Welke passage uit Romeinen noemt het paginafragment een sleuteltekst over de houding van gelovigen ten opzichte van de overheid?

# [Paginafragment]
- - - -

Over Jezus'houding tegenover de overheid. Ook lezen I Petrus 2: 13-25
Vrienden van Koning Jezus,
Wanneer we nadenken over onze overheid in het licht van de Bijbel en in het licht van de wereld waarin wij leven, dan hebben we allereerst veel reden tot dankbaarheid.
Wij mogen ons verheugen in een regering die godsdienstvrijheid garandeert en beschermt; een overheid die zich actief inzet om de minsten te helpen met een netwerk van uitkeringen en instanties; een samenleving waarin Christenen volop hun geluid kunnen laten horen en meeregeren tot in de hoogste regionen. Talloze gelovigen in vele andere landen op aarde kunnen slechts dromen van de vrede en welvaart die wij genieten. Maar het gaat met deze zegeningen vaak net als met onze gezondheid – je wordt je er pas echt bewust van wanneer je het niet meer hebt of als het bedreigd wordt.
Toch zijn er ook bedenkelijke en zorgelijke tendensen aan te wijzen in ons eigen land en in onze overheid. Het lijkt de laatste tijd alsof de invloed van Christelijke partijen en organisaties steeds verder wordt ingeperkt; alsof er partijen zijn die erop uit zijn de Christelijke fundamenten van onze samenleving te elimineren. Er is een fanatiek secularisme dat niks moet hebben van een Christelijk geluid als het gaat over huwelijk en seksualiteit, over het begin en het einde van het leven, en in het onderwijs en de zorg.
Ook breder zijn er in onze maatschappij ontwikkelingen die je zorgen kunnen baren. Er ontstaat ook in ons land een steeds bredere kloof tussen arm en rijk. Er zijn managers en directeuren die via bonussen en topsalarissen zichzelf verrijken terwijl hun bedrijven eraan kapot gaan. Er is in onze informatiemaatschappij met alle moderne technieken en sociale media, een ontwikkeling waarbij alles over iedereen centraal bekend is en gecontroleerd kan worden. Het schrikbeeld van Openbaring 13: 16-17 waarbij niemand zonder het merkteken van het beest iets kan kopen of verkopen is niet ondenkbaar meer met de hulp van moderne technieken. Er is ook een toenemende intolerantie en verharding in ons werelddeel ten aanzien van asielzoekers uit verarmde delen van de wereld.
In het gespreksmateriaal voor de groeigroepen rondom het thema “Inburgeren in Gods koninkrijk” gaat het bij dit thema over wat Paulus schrijft in Romeinen 13: 1-8, een sleuteltekst als het gaat over de houding van gelovigen ten opzichte van de overheid.

- - - -

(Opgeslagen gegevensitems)
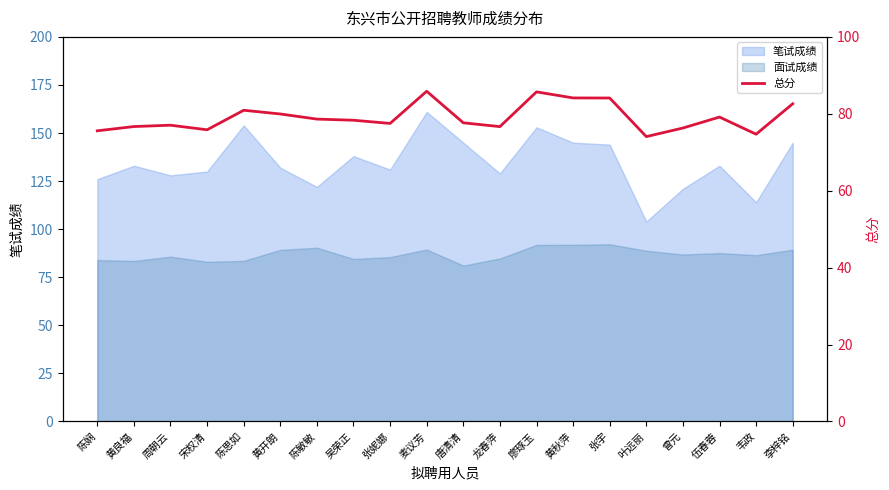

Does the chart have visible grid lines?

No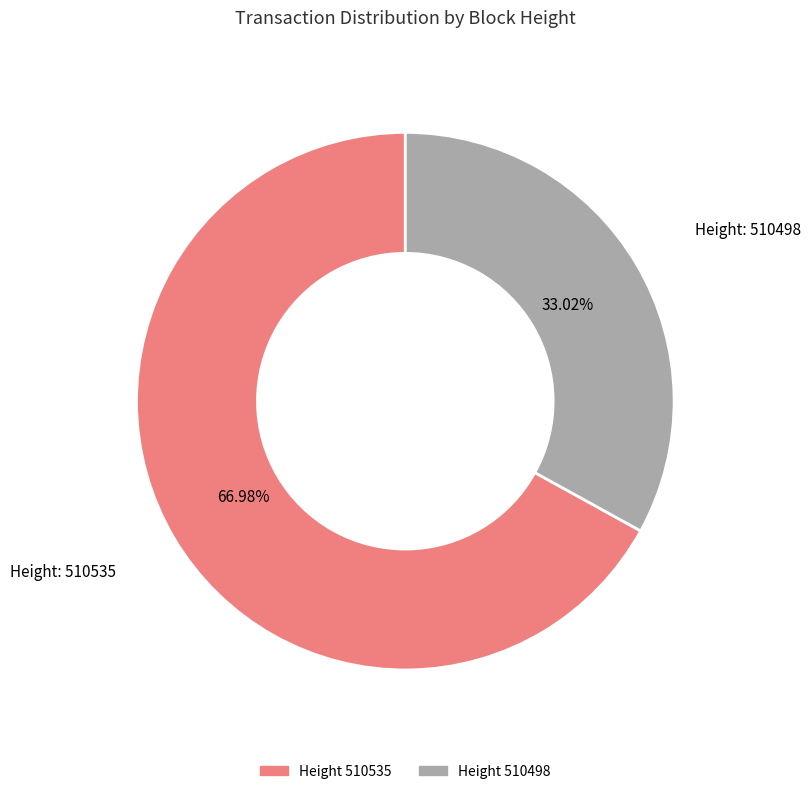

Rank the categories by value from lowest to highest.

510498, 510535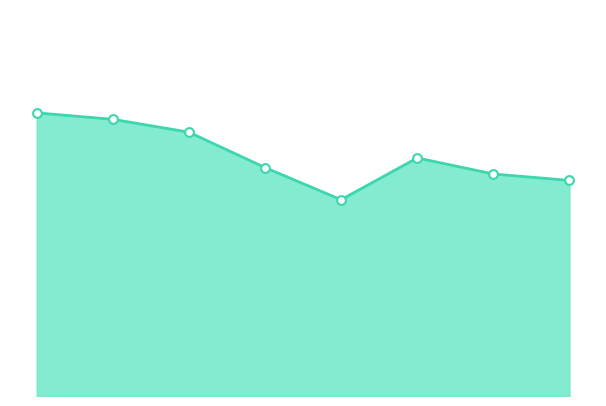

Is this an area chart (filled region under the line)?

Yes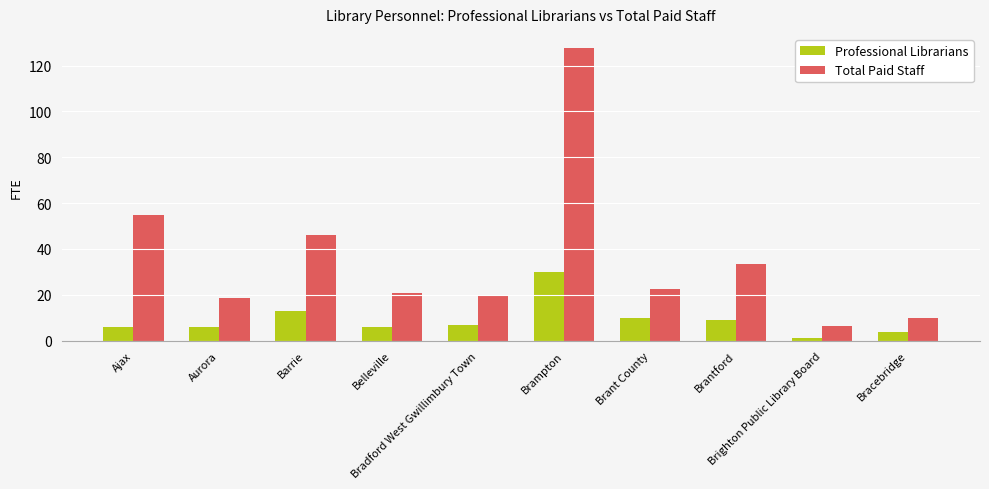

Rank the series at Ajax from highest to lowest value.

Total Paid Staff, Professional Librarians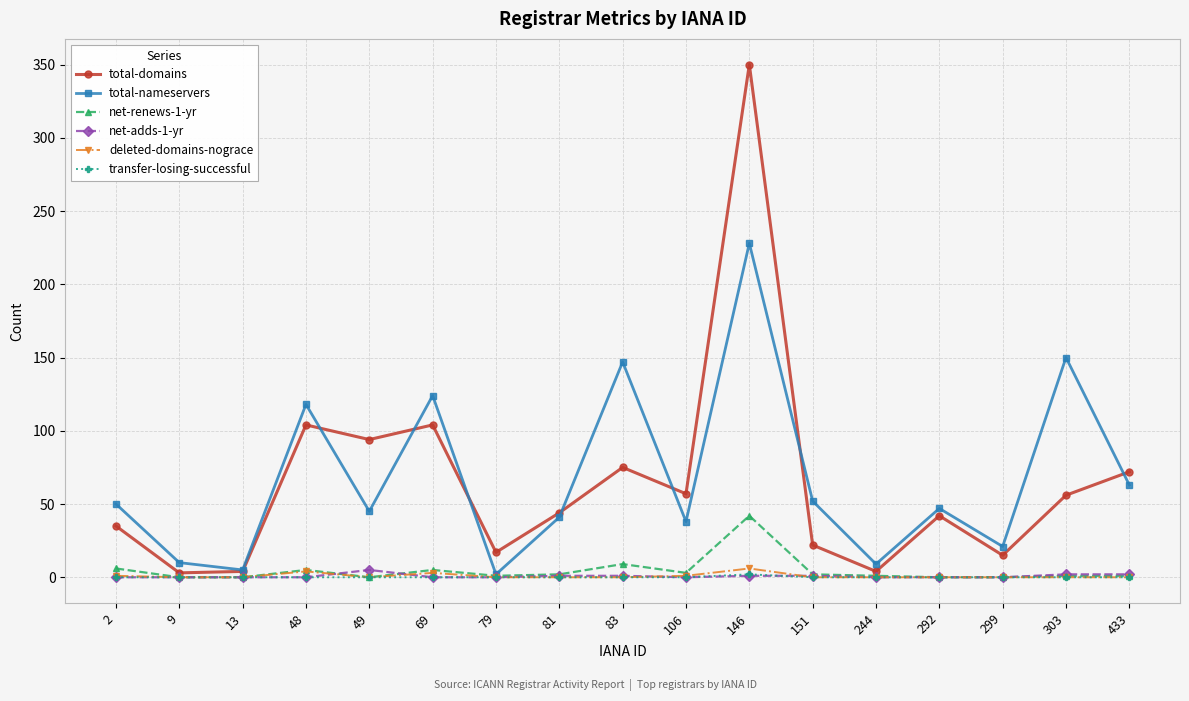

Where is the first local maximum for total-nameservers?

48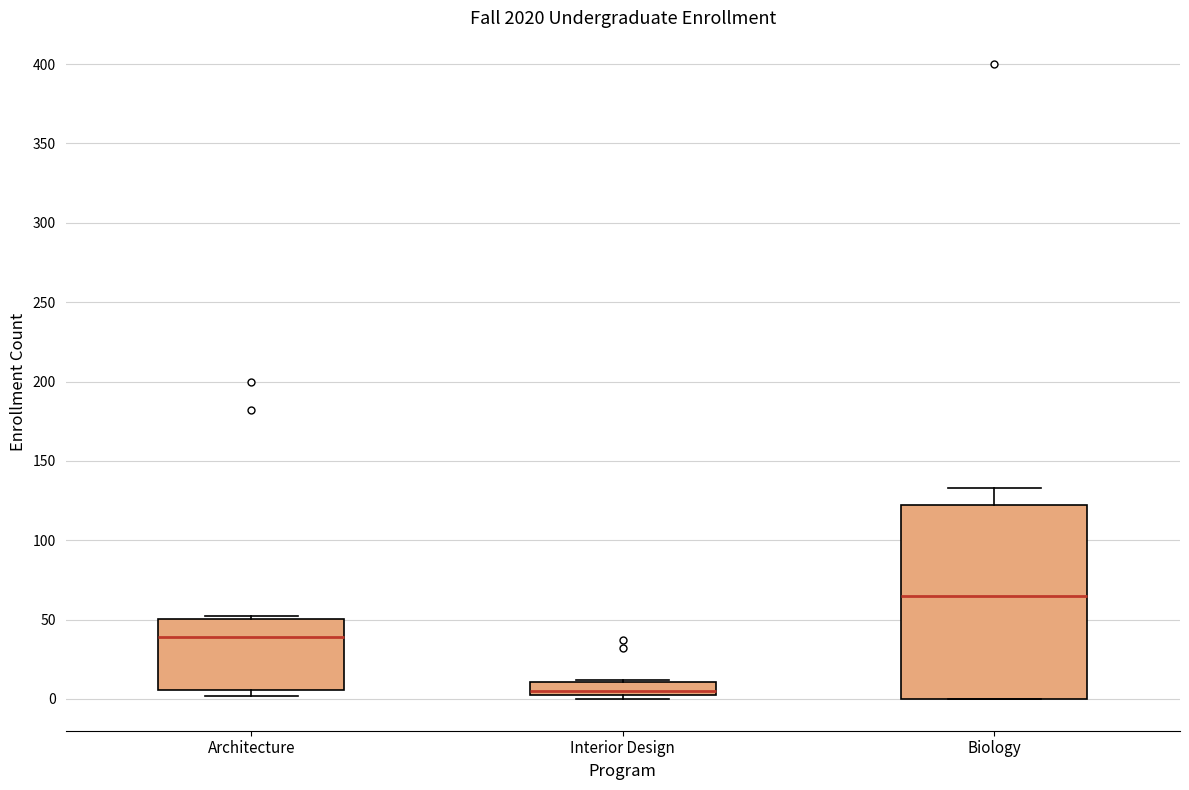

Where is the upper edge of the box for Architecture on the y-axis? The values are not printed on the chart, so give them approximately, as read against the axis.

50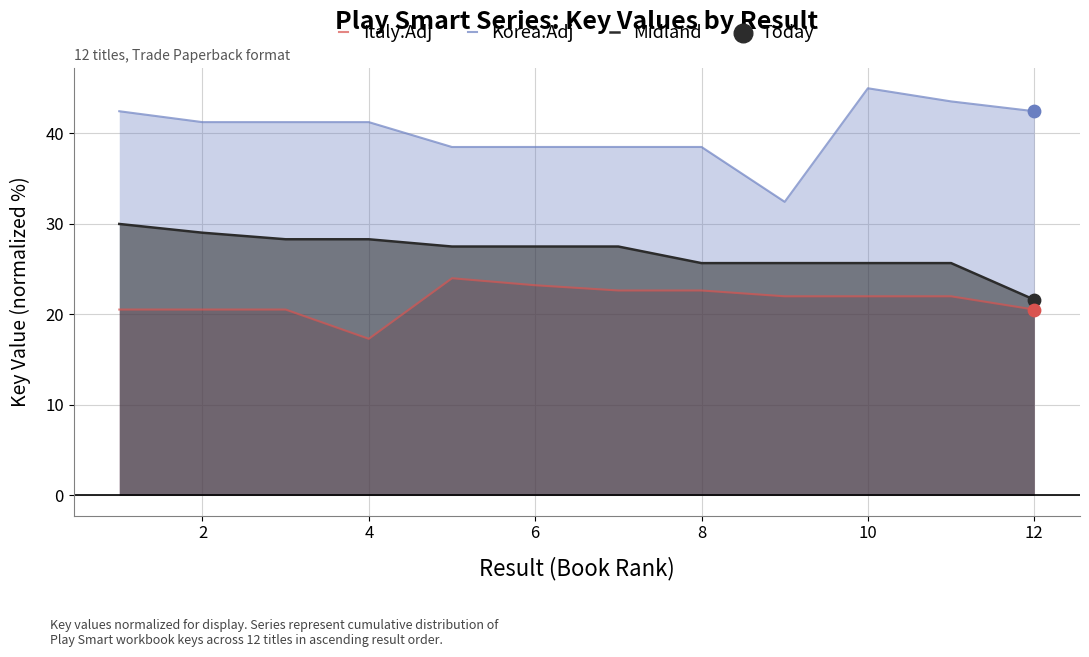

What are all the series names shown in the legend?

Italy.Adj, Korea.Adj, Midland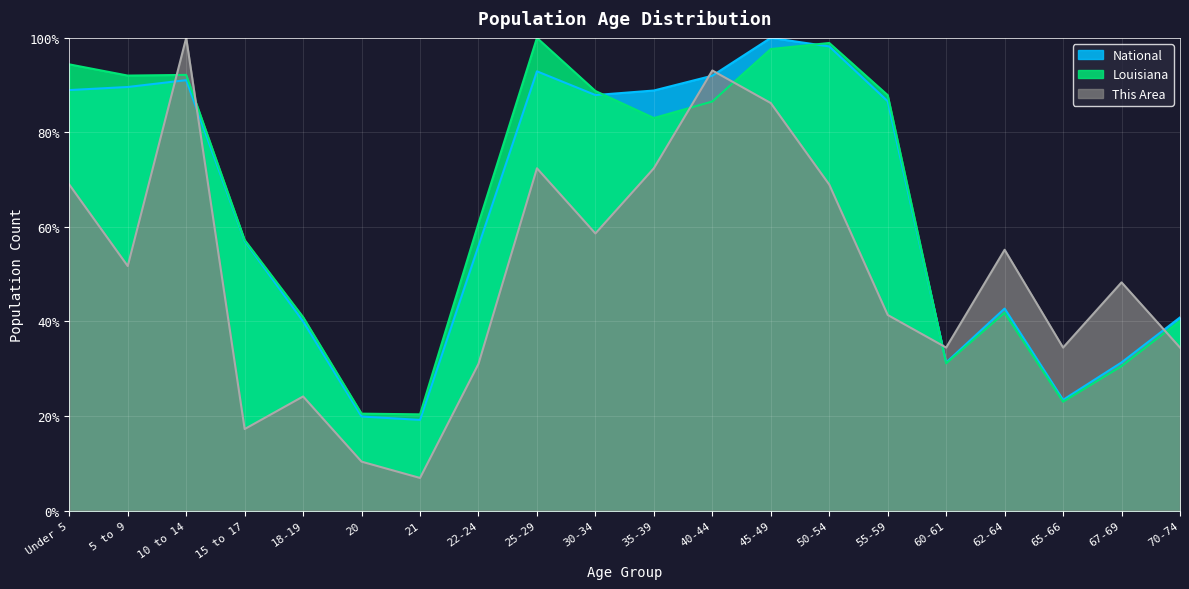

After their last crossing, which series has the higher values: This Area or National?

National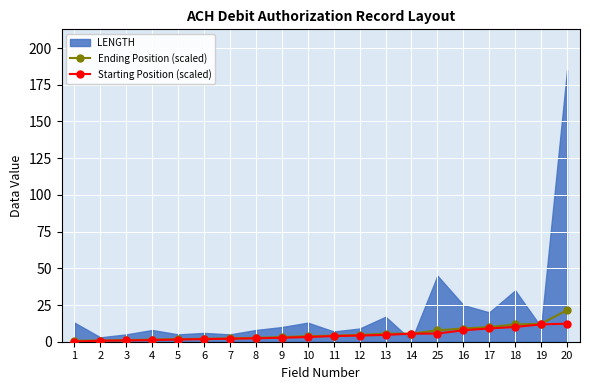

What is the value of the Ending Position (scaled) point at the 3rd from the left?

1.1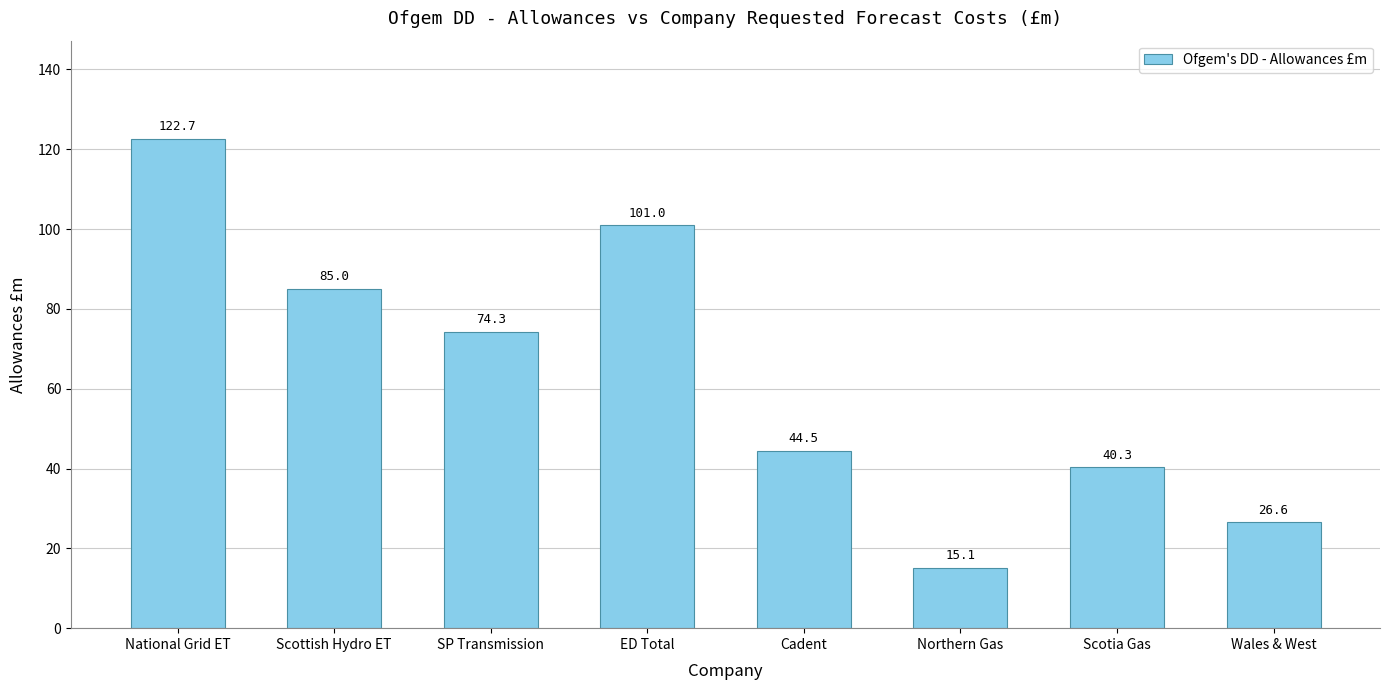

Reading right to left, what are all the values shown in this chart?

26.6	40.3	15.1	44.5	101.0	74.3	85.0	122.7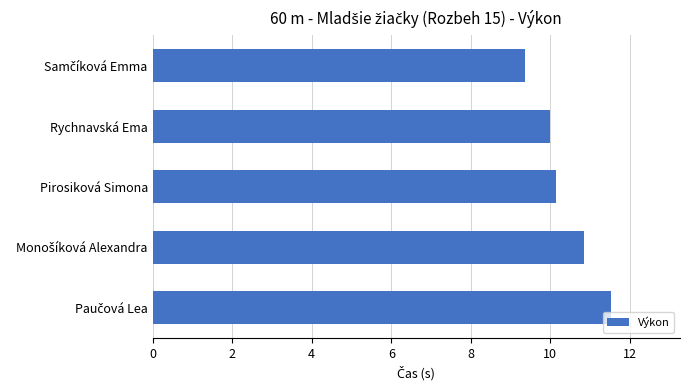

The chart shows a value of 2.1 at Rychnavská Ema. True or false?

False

- - - -

# [Antwoordruimte]
Romeinen 13: 1-8.